Question

How do you determine if $xy = 1$ is an even or odd function?

Answer 1

Hint: Let’s assume that $y$ is a function of $x$ .
We will put $ - x$ in the equation and if it gives us $f\left( x \right)$ , it is an even function. On the other hand if it gives us $ - f\left( x \right)$ , it is an odd function.

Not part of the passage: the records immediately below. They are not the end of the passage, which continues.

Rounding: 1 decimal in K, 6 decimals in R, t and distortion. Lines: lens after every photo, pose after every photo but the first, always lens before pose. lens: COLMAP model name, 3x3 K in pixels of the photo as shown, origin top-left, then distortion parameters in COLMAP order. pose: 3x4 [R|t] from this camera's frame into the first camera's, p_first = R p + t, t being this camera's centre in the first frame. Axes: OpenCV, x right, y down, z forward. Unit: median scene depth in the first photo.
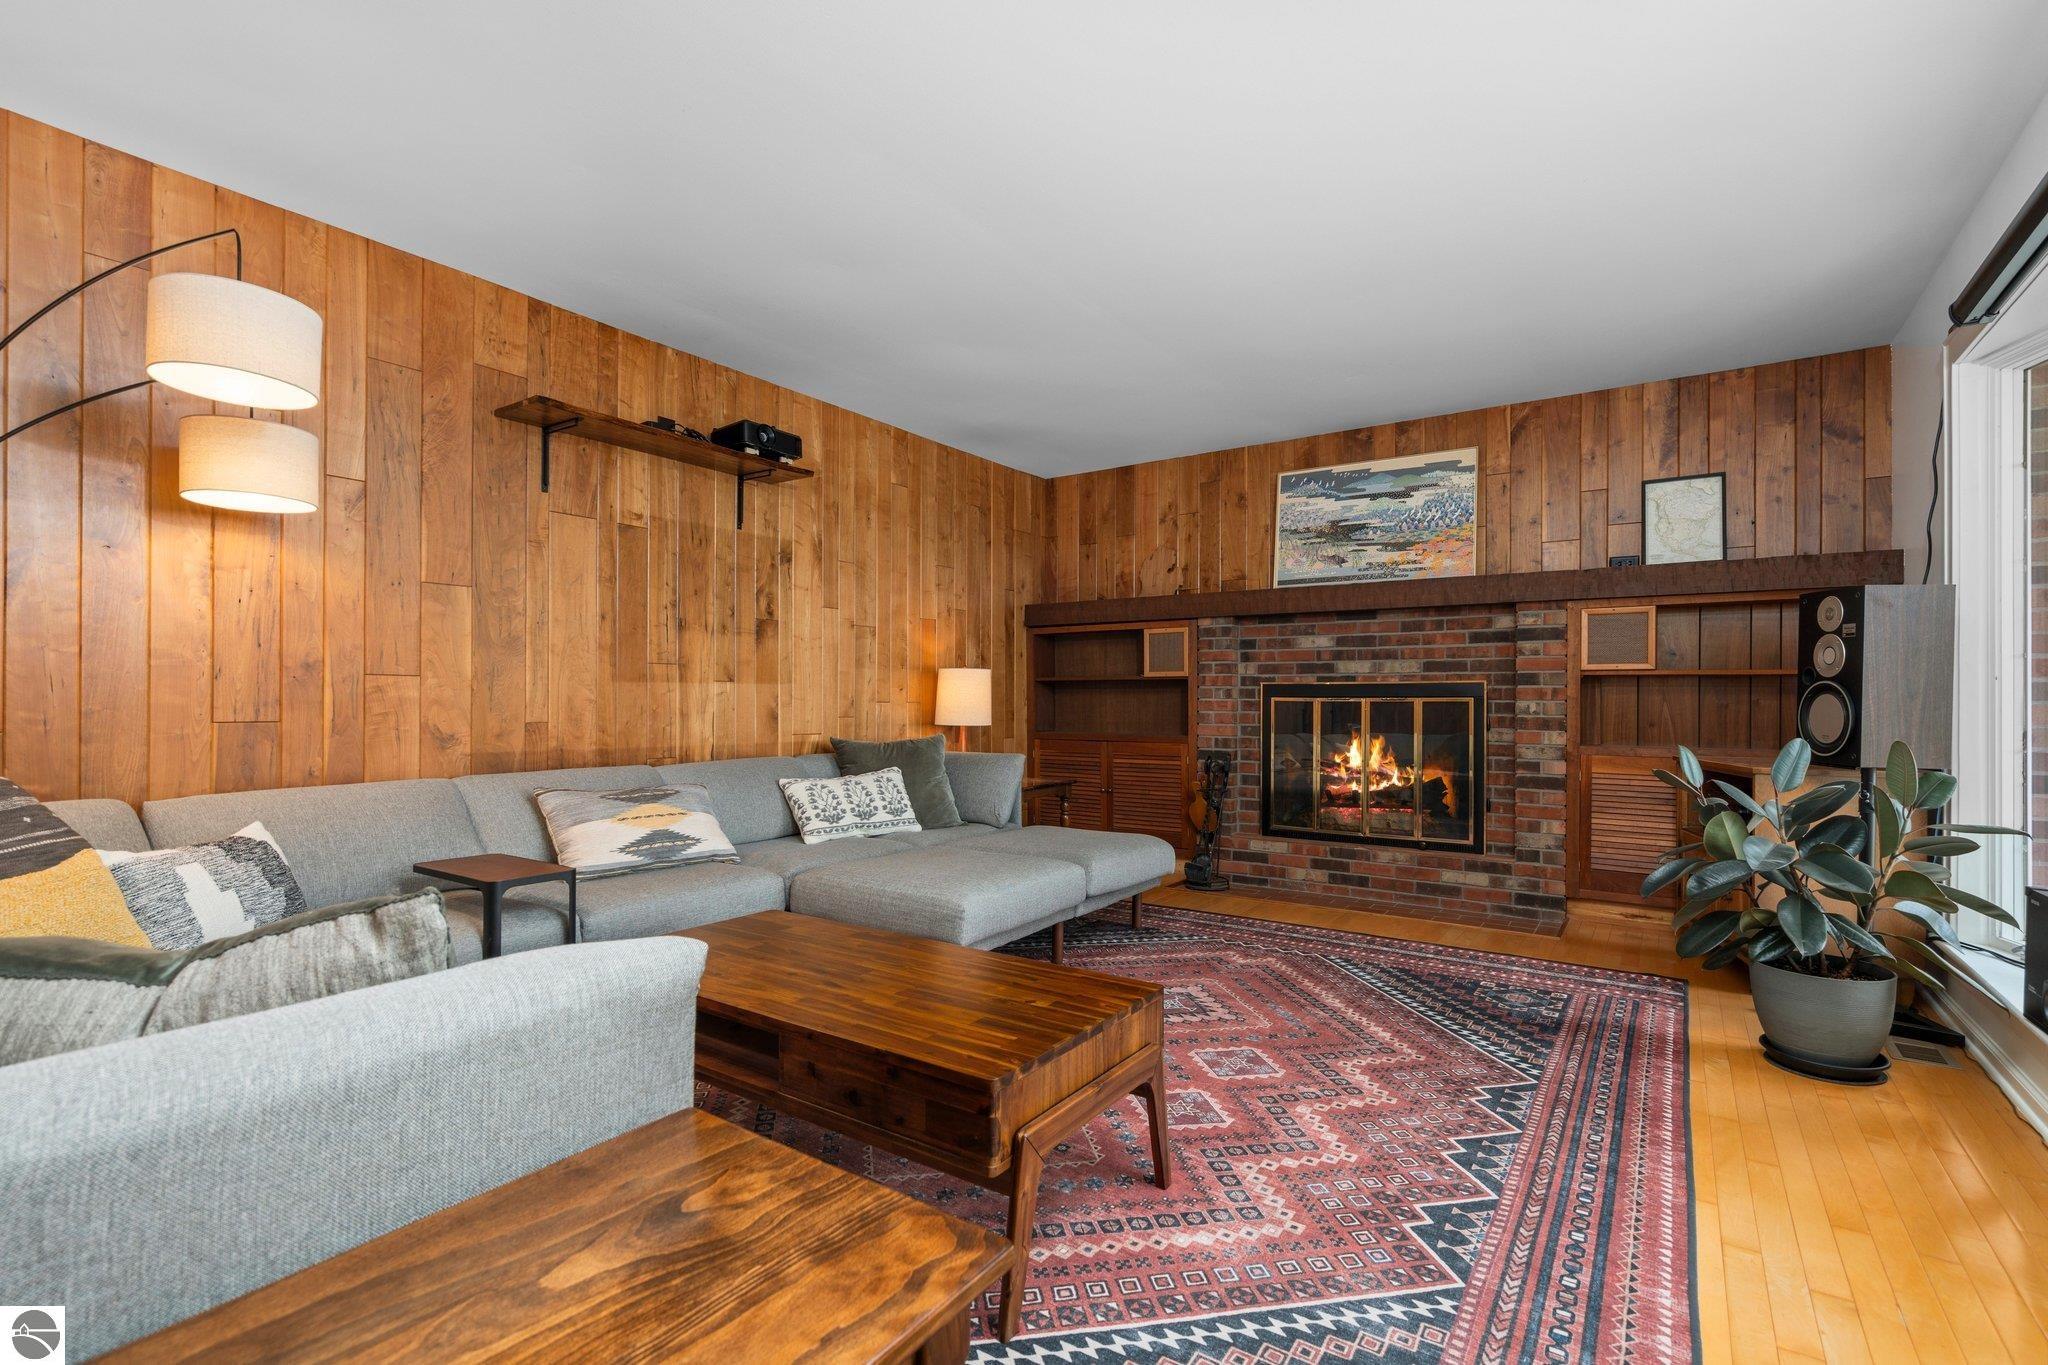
lens RADIAL K [[931.6, 0, 1010.8], [0, 931.6, 697.1], [0, 0, 1]] dist [-0.001802, 0.001369]
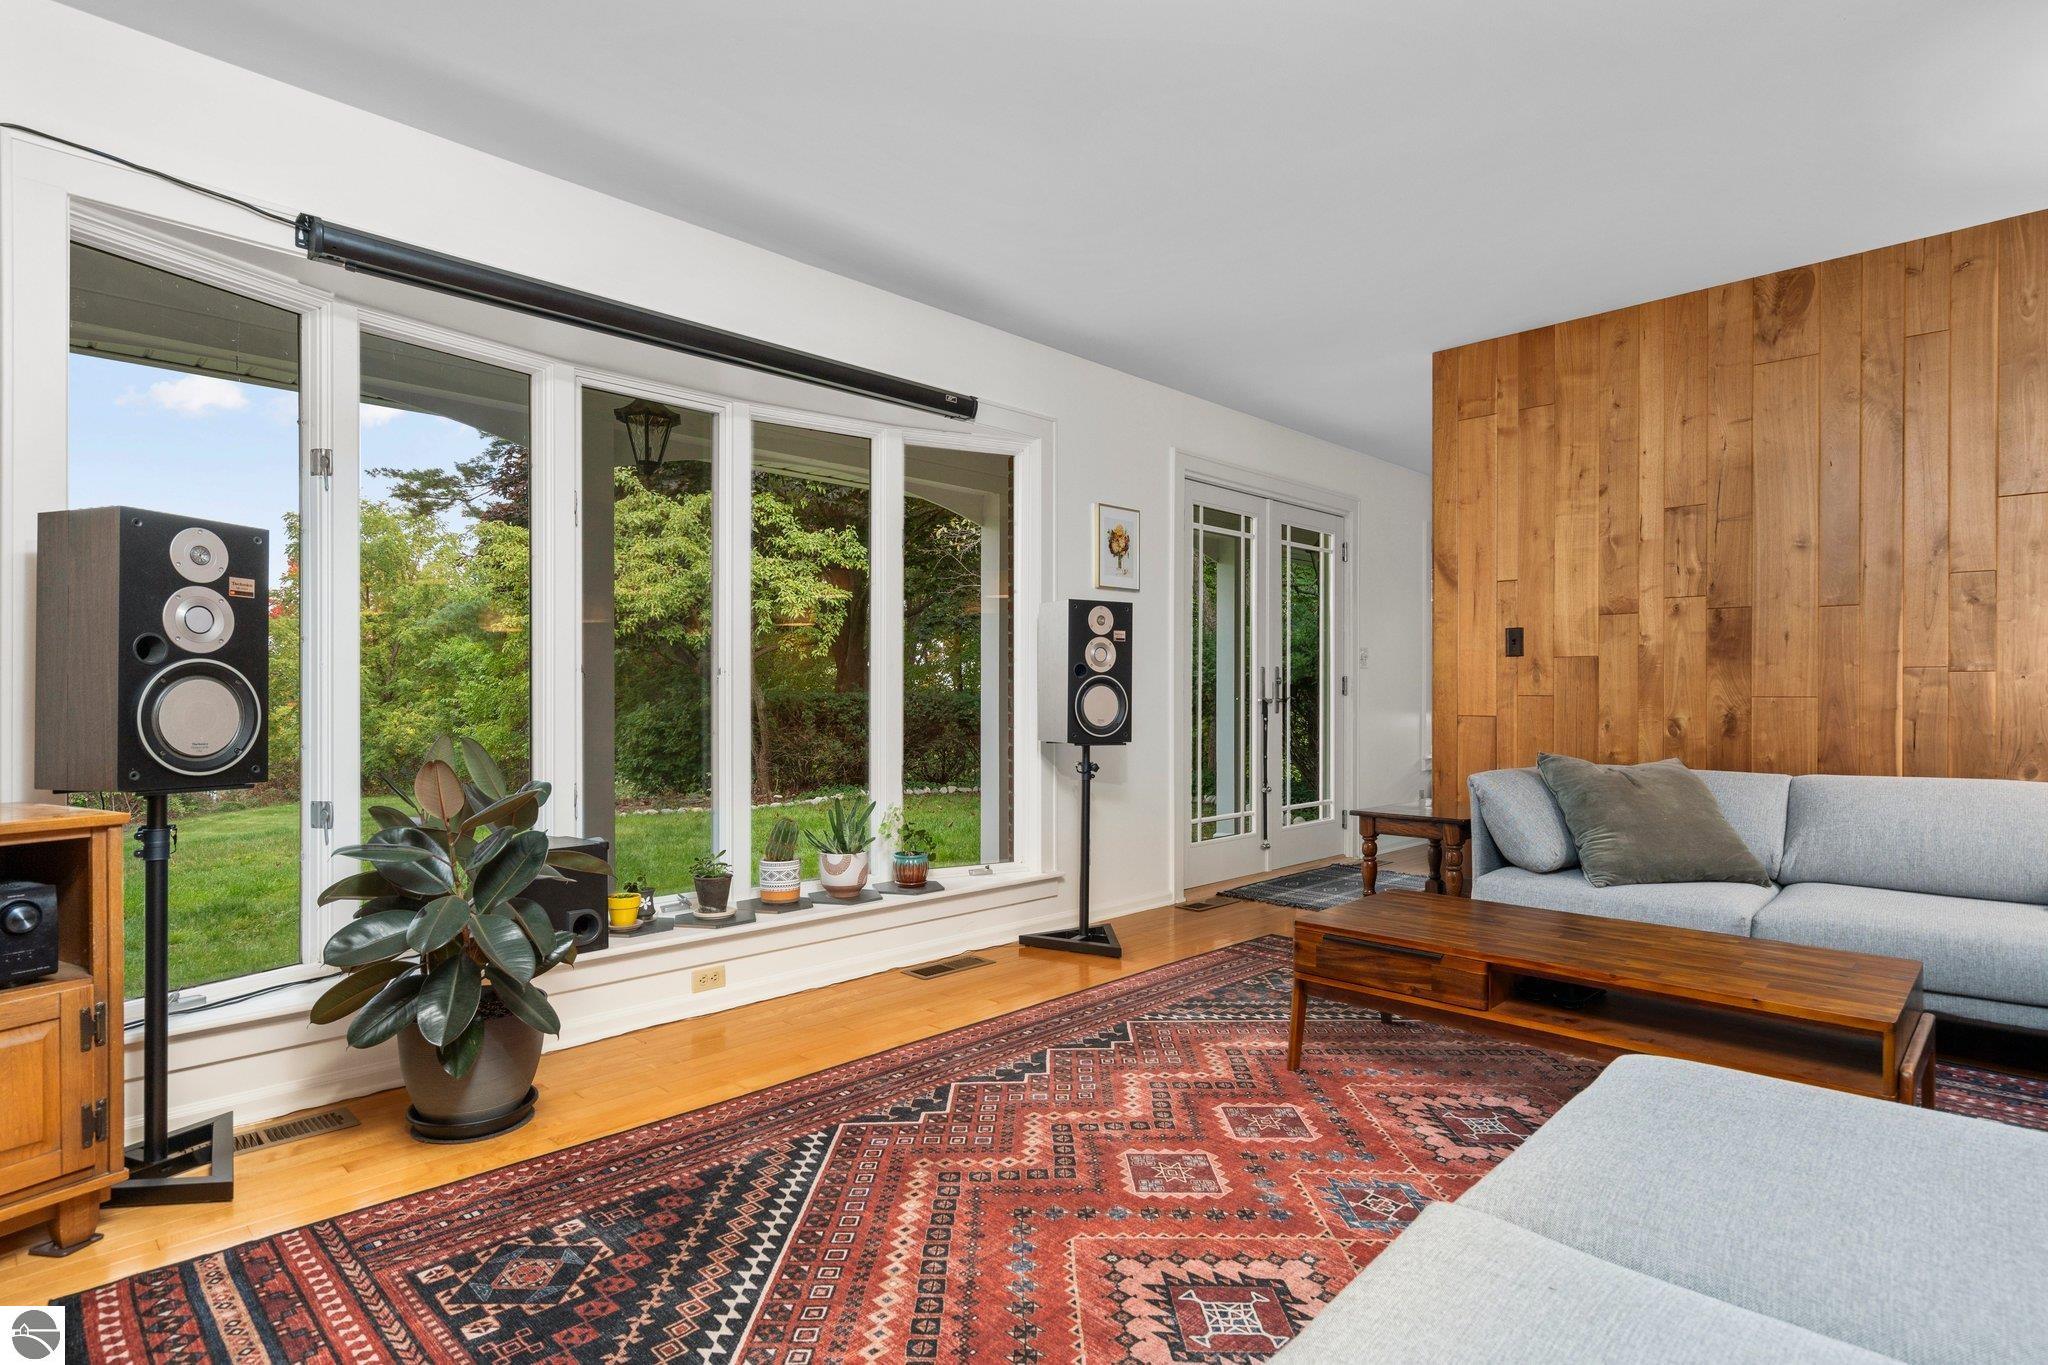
lens RADIAL K [[1044.9, 0, 1025.4], [0, 1044.9, 699.4], [0, 0, 1]] dist [0.001407, 0.000367]
pose [[-0.987611, -0.006180, 0.156803, 0.229073], [-0.005630, 0.999976, 0.003948, 0.006479], [-0.156824, 0.003016, -0.987622, 1.856340]]
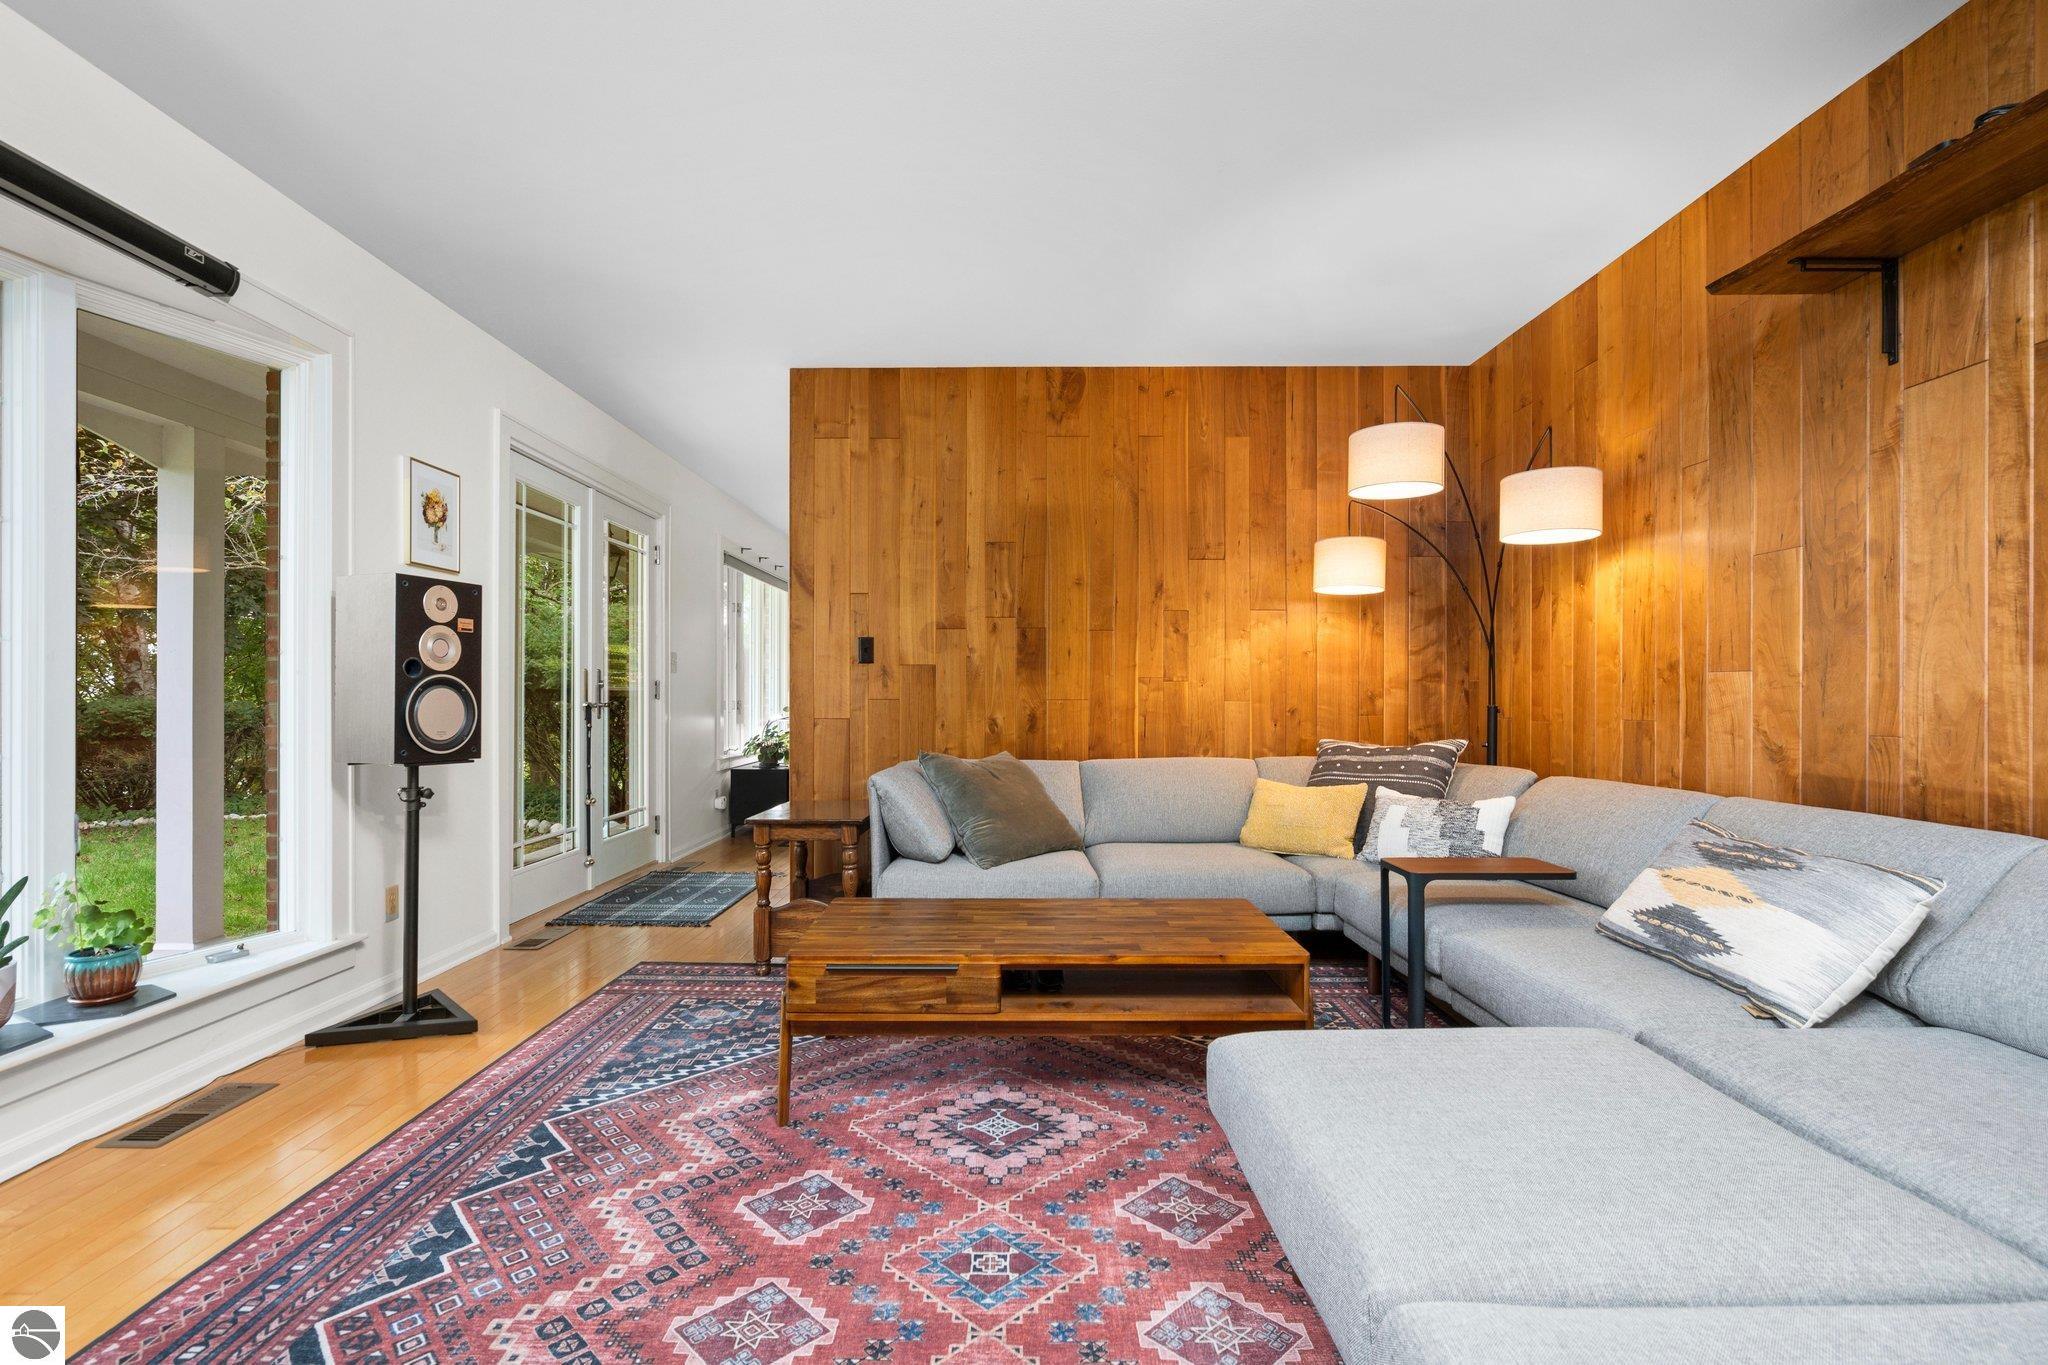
lens RADIAL K [[931.6, 0, 1010.8], [0, 931.6, 697.1], [0, 0, 1]] dist [-0.001802, 0.001369]
pose [[-0.819321, -0.003732, -0.573323, 0.441272], [-0.001332, 0.999989, -0.004606, 0.006026], [0.573334, -0.003010, -0.819316, 1.563071]]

Complete step-by-step solution:
Assuming that $y$ is a function of $x$ , so,
$y(x) = \dfrac{1}{x}$
This function is odd. Example let, $x = 5$ . Then the x value is less than the value of $1$ .
Now, $x$ value substituting in the equation, $y(5) = \left( {\dfrac{1}{5}} \right)$ . The value is $0.2$ .The value is nearest the odd number and it is less than the value of $1$ .
To determine whether the function is even or odd, we evaluate $y( - x)$ in terms of $y\left( x \right)$ ,
Now put $x = - x$ , substituting in the equation,
$y( - x) = \dfrac{1}{{ - x}} = - \left( {\dfrac{1}{x}} \right) = - y(x)$ from the condition,
We can say that the given function is an odd function.
The even function is, when putting $x = - x$ gives us $y\left( x \right)$ only.
For example: Let $y(x) = {x^2}$
$y( - x) = {( - x)^2} = {x^2} = y(x)$ , from the condition
Now, put $x = 3$ , $y(3) = {(3)^2}$ . The value is 9. Since we got our function as similar to the function we assumed, our assumed function is even.

The given function is an odd function.

Note: Some functions, unlike integers, can be both odd and even. For example: $y(x) = 0$ and $y(x) = x + 1$ . A function is even if F of negative is equal to f of $x$ . So, if you replace $x$ with negative $x$ and there is no change, the new function that you get looks exactly like the original function and then it is even. Now what about if it’s odd if F of negative $x$ is equal to negative f of $x$ . So, if you replace negative $x$ which acts everything in the function.